US News and World Report - Are insurgents in Iraq emboldened by voices in the news media expressing dissent or calling for troop withdrawals from Iraq? The short answer, according to a pair of Harvard economists, is yes.
In a paper published by the National Bureau of Economic Research, the authors are quick to point out numerous caveats to their findings, based on data from mid-2003 through late 2007.
Yet, their results show that insurgent groups are not devoid of reason and unresponsive to outside pressures and stimuli. "It shows that the various insurgent groups do respond to incentives and shows that a successful counter insurgency strategy should take that reality into account," says one of the paper's coauthors, Jonathan Monten, a postdoctoral fellow at Harvard's Belfer Center for Science and International Affairs.
The paper "Is There an 'Emboldenment' Effect in Iraq?
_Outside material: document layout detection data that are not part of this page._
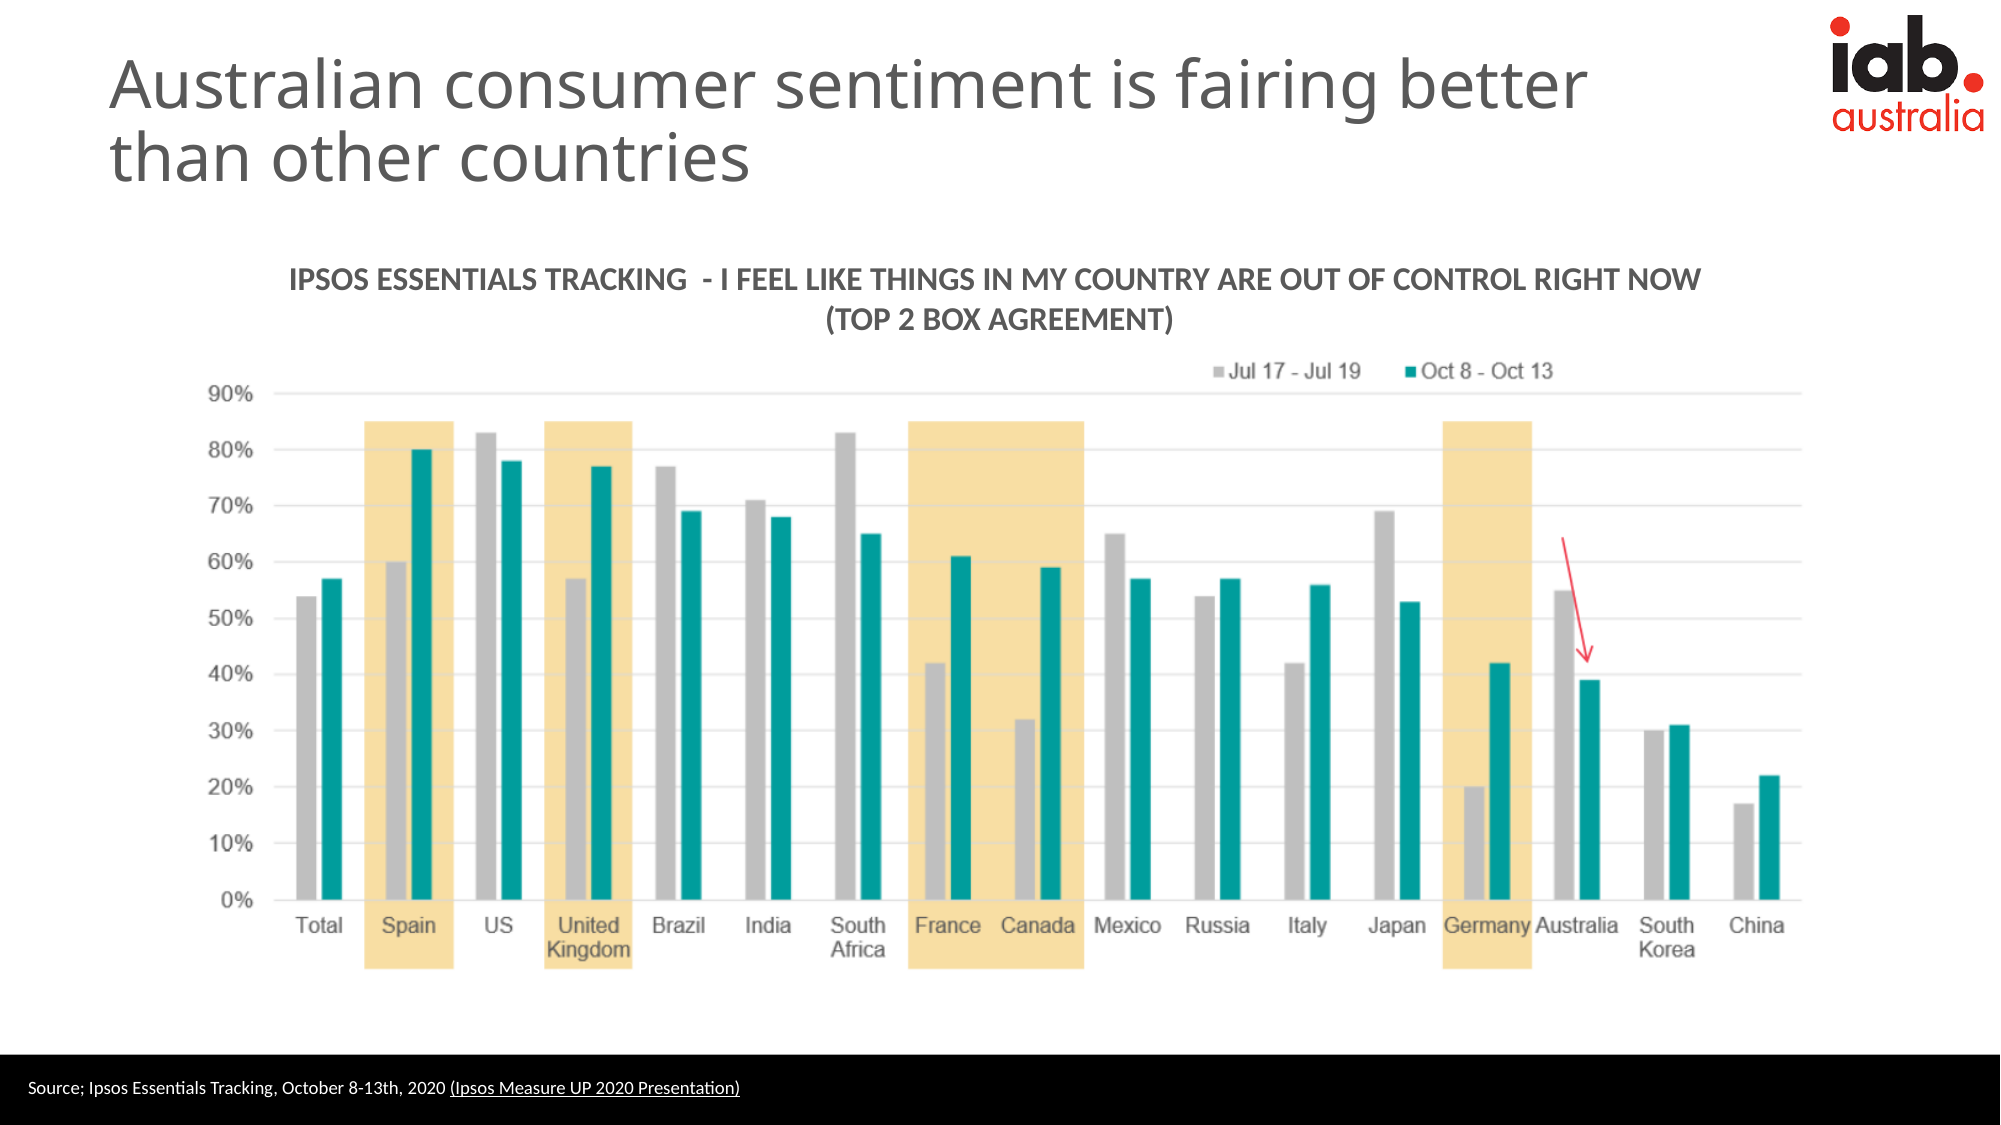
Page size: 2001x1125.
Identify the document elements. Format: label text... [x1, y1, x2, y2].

text_box IPSOS ESSENTIALS TRACKING - I FEEL LIKE THINGS IN MY COUNTRY ARE OUT OF CONTROL RIGHT NOW (TOP 2 BOX AGREEMENT) [137, 249, 1863, 345]
text_box Source; Ipsos Essentials Tracking, October 8-13th, 2020 (Ipsos Measure UP 2020 Presentation) [13, 1068, 1642, 1106]
text_box Australian consumer sentiment is fairing better than other countries [94, 37, 1737, 209]
picture [1830, 15, 1985, 133]
picture [158, 356, 1827, 987]
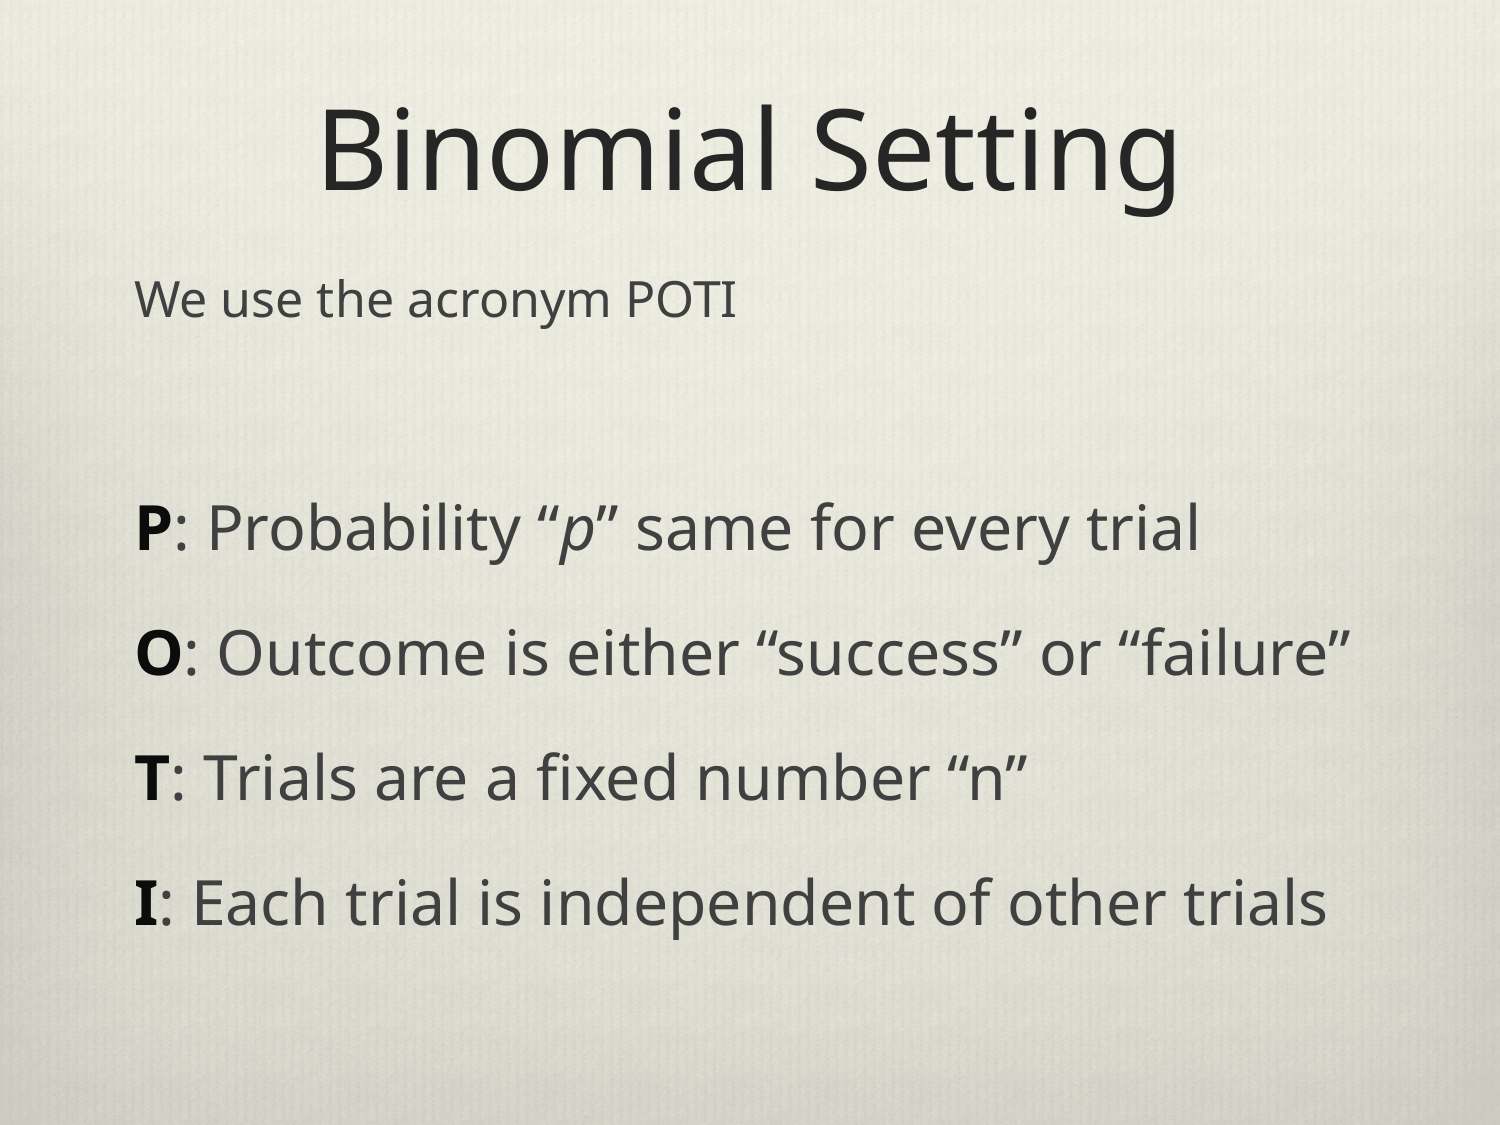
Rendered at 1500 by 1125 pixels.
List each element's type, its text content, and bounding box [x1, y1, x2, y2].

list We use the acronym POTI P: Probability “p” same for every trial O: Outcome is either “success” or “failure” T: Trials are a fixed number “n” I: Each trial is independent of other trials [119, 260, 1381, 1011]
title Binomial Setting [119, 51, 1381, 240]
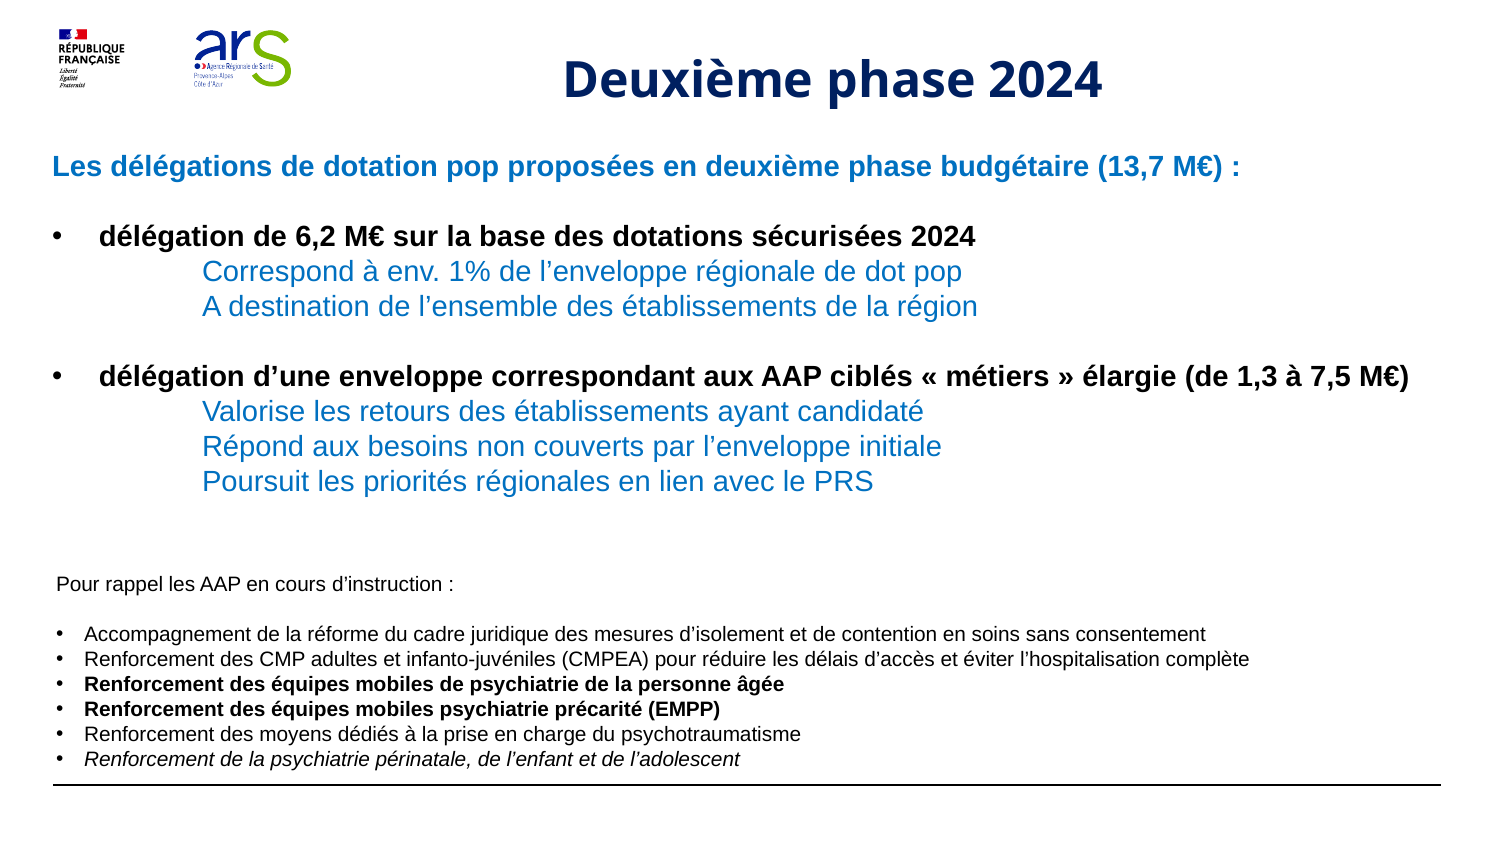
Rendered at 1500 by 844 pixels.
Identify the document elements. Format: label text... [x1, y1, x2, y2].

picture [47, 17, 136, 107]
text_box Pour rappel les AAP en cours d’instruction : Accompagnement de la réforme du cadre juridique des mesures d’isolement et de contention en soins sans consentement Renforcement des CMP adultes et infanto-juvéniles (CMPEA) pour réduire les délais d’accès et éviter l’hospitalisation complète Renforcement des équipes mobiles de psychiatrie de la personne âgée Renforcement des équipes mobiles psychiatrie précarité (EMPP) Renforcement des moyens dédiés à la prise en charge du psychotraumatisme Renforcement de la psychiatrie périnatale, de l’enfant et de l’adolescent [41, 563, 1388, 804]
text_box Deuxième phase 2024 [206, 26, 1459, 157]
picture [194, 30, 206, 88]
text_box Les délégations de dotation pop proposées en deuxième phase budgétaire (13,7 M€) : délégation de 6,2 M€ sur la base des dotations sécurisées 2024 Correspond à env. 1% de l’enveloppe régionale de dot pop A destination de l’ensemble des établissements de la région délégation d’une enveloppe correspondant aux AAP ciblés « métiers » élargie (de 1,3 à 7,5 M€) Valorise les retours des établissements ayant candidaté Répond aux besoins non couverts par l’enveloppe initiale Poursuit les priorités régionales en lien avec le PRS [37, 132, 1443, 548]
Evidence From the Insurgency in Iraq" concludes the following:
In the short term, there is a small but measurable cost to open public debate in the form of higher attacks against Iraqi and American targets.
In periods immediately after a spike in "antiresolve" statements in the American media, the level of insurgent attacks increases between 7 and 10 percent.
Insurgent organizations are strategic actors, meaning that whatever their motivations, religious or ideological, they will respond to incentives and disincentives.